At this point, your NVMe should boot the operating system just like your MicroSD card does, but you'll notice a massive increase in speed/performance. It's inevitable that life happens and things go wrong. To troubleshoot different issues I used the help guide from Geekworm but, hopefully, you won't run into those issues. One great way to debug the bootup step is to hit the spacebar repeatedly after powering on the Raspberry Pi device until you see the bootup screen. After that, you can hit 6 to boot via NVMe and observe the boot process.

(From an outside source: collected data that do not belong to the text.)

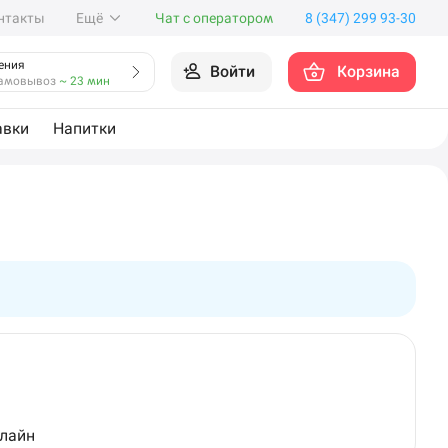
нтакты
Ещё
Чат с оператором
8 (347) 299 93-30
ения
Войти
Корзина
амовывоз
~ 23 мин
авки
Напитки
нлайн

As I've mentioned above, it's absolutely critical to get the latest firmware onto your Raspberry Pi (via sudo rpi-eeprom-update -a). I found this to make a difference in terms of hard drive support. I also tested various NVMe drives and found that some just wouldn't work whatsoever. It's a finicky process, so it's best to stick with what Geekworm suggests or what I've used (the Silicon Power one above or the WD Black SN770 NVMe drive).

Conclusion

Switching from MicroSD to NVMe storage on the Raspberry Pi 5 unlocks higher performance, improved reliability, and a longer-lasting storage solution. While the setup requires an NVMe HAT and some configuration tweaks, the benefits far outweigh the effort. Whether you're looking for faster boot times or a more robust system for intensive applications, NVMe is the future of Raspberry Pi storage.